While the use of multipath signal processing improves the performance of a CDMA receive processing system, interference of other multipath signals that occurs during processing of a particular multipath signal is still undesirable. This interference may cause fading, which may reduce the total number of communications that can be performed by a particular base station. Providing a method and apparatus for reducing the degree of interference of a set of inter-multipath signals further improves the performance of the multipath received signal system.

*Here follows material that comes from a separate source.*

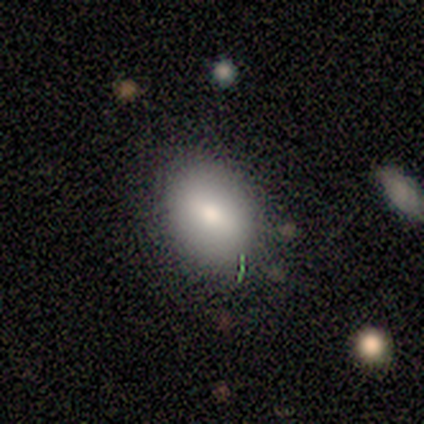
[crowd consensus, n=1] A smooth galaxy with no disk features (100%) that is in between round and cigar-shaped (100%).

Vote fractions:
- Smooth or featured? smooth: 100% / featured or disk: 0% / star or artifact: 0%
- How rounded? in between: 100% / round: 0% / cigar-shaped: 0%
- Merging? none: 100% / minor disturbance: 0% / major disturbance: 0% / merger: 0%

The object of the present invention is in this respect, in addition to the object described below.

[0006]

[Means for Solving the Problems]

The present invention uses code polarization for code division multiple access (CD).
MA) A new and improved method and apparatus for improving transmission and reception signal processing using signals. In one embodiment, the right-handed and left-handed polarizations of the signal are transmitted using separate antennas, increasing the likelihood that differently polarized signals will be available at the receiving system, and with one delay. To provide additional diversity. The receiving system consists of a single polarized antenna and a diversity receiver that selects the best instance of the received signal, which typically depends on the polarization direction and antenna direction of those signals. I have. In another embodiment, the receiving system comprises two antennas having different polarization characteristics and increasing the possibility of improving the quality of the received signal.

[0007]

DETAILED DESCRIPTION OF THE INVENTION The present invention is a new and improved method and apparatus for improving transmission and reception signal processing using code division multiple access (CDMA) signals using the polarization of the signal. In the following description, the present invention is implemented in a CDMA cellular telephone system operating according to the IS-95 standard. The present invention is particularly suited for the operation of cellular telephone systems operating according to the IS-95 standard, but is not intended for communications satellite systems or point-to-point
It can also be applied to other wireless communication systems such as nt-to-point communication systems, as well as rake receivers such as wired systems using sinusoidal signals and coaxial cable communication systems.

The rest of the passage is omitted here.